Responsibility: Orchestrate, not decide.
The runtime:
- Calls the planner
- Passes the plan to the executor
- Assembles retrieved context (if any)
- Delegates answer generation
- Writes structured traces
It is the only layer allowed to:
- serialize objects
- assemble outputs
- write logs
The runtime contains no decision logic.
agent-planner-executor/
├── planner/
│ ├── planner.py # Pure plan generation
│ ├── plan_schema.py # Plan / PlanStep definitions
│ └── __init__.py
│
├── executor/
│ ├── executor.py # Faithful plan execution
│ └── __init__.py
│
├── runtime/
│ ├── run.py # Orchestration only
│ └── __init__.py
│
├── response/
│ └── generate.py # Answer generation (opaque)
│
├── utils/
│ └── logging_utils.py # Trace writing
│
├── logs/
│ └── traces.jsonl # Structured execution traces
│
└── main.py # Thin entrypoint
Each module exists for a single reason. No module performs work outside its assigned role.
This system was evaluated using the same question set as
agent-tool-retriever.
Observed behavior:
-
Final answers are identical
-
Retrieval decisions are unchanged
-
Planner emits:
noopfor parametric questionsretrievefor source-dependent questions
-
Executor executes plans faithfully
The only change is observability.
This demonstrates that the planner / executor split is an architectural refactor, not a behavioral modification.

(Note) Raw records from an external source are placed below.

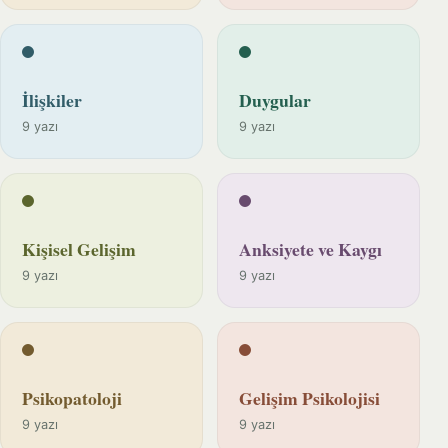
İlişkiler
Duygular
9 yazı
9 yazı
Kişisel Gelişim
Anksiyete ve Kaygı
9 yazı
9 yazı
Psikopatoloji
Gelişim Psikolojisi
9 yazı
9 yazı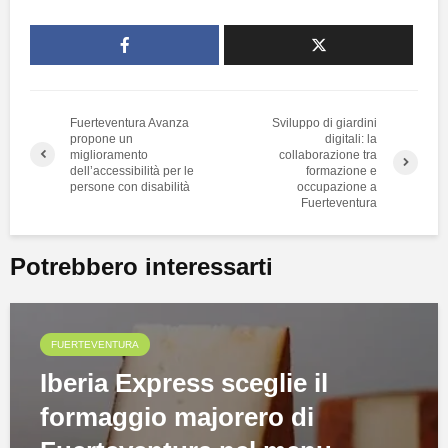
Fuerteventura Avanza
Sviluppo di giardini
propone un
digitali: la
miglioramento
collaborazione tra
dell’accessibilità per le
formazione e
persone con disabilità
occupazione a
Fuerteventura
Potrebbero interessarti
FUERTEVENTURA
Iberia Express sceglie il
formaggio majorero di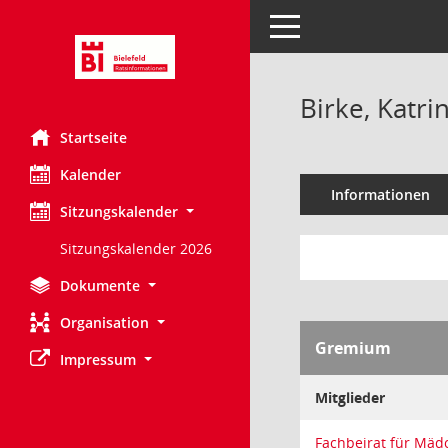
Toggle navigation
Birke, Katri
Startseite
Kalender
Informationen
Sitzungskalender
Sitzungskalender 2026
Dokumente
Organisation
Gremium
Impressum
Mitglieder
Fachbeirat für Mäd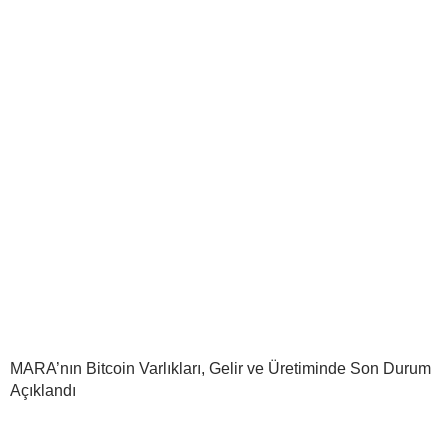
MARA’nın Bitcoin Varlıkları, Gelir ve Üretiminde Son Durum
Açıklandı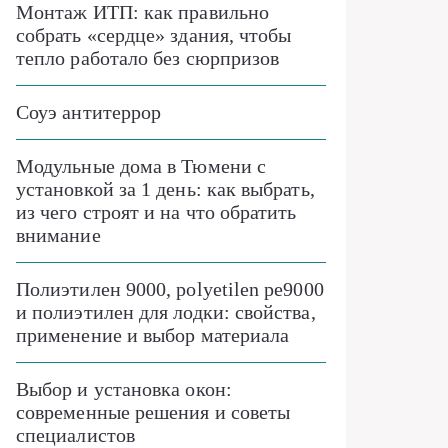
Монтаж ИТП: как правильно
собрать «сердце» здания, чтобы
тепло работало без сюрпризов
Соуэ антитеррор
Модульные дома в Тюмени с
установкой за 1 день: как выбрать,
из чего строят и на что обратить
внимание
Полиэтилен 9000, polyetilen pe9000
и полиэтилен для лодки: свойства,
применение и выбор материала
Выбор и установка окон:
современные решения и советы
специалистов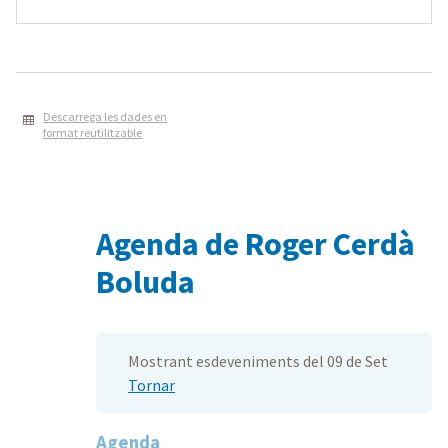
Descarrega les dades en
format reutilitzable
Agenda de Roger Cerdà
Boluda
Mostrant esdeveniments del 09 de Set
Tornar
Agenda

Each run produces a structured trace containing:
- the user question
- the planner’s full plan
- executor step-by-step execution
- the final answer
This makes previously invisible distinctions explicit:
- parametric vs evidence-based answers
- intentional retrieval skips
- exact tool outputs used downstream
Monolithic agent loops collapse these signals. This system preserves them.
This architecture is designed to expose, not mask, failures such as:
- logically valid plans that are operationally impossible
- over- or under-retrieval decisions
- incorrect planner assumptions about tools
- silent execution drift from intended plans
In a single-loop agent, these failures are indistinguishable. Here, they are isolatable.
Deliberately excluded:
- memory or persistence
- replanning or self-correction
- reflection loops
- multi-agent coordination
- tool optimization or learning
These features are unsafe to add until reasoning and execution are separable.
In real systems:
- compilers are separate from runtimes
- query planners are separate from operators
- schedulers are separate from workers
Agent systems should follow the same discipline.
This repository treats agents as a systems engineering problem, not a prompt-design exercise.
This architecture is a prerequisite for agent-memory-systems, where persistence and recall are added without collapsing reasoning, control, and execution into a single loop.
This repository is for readers who prioritize:
- debuggability over demos
- architecture over cleverness
- failure analysis over happy paths
If you want a chatbot, look elsewhere. If you want to understand how agent systems actually break, this is the right place.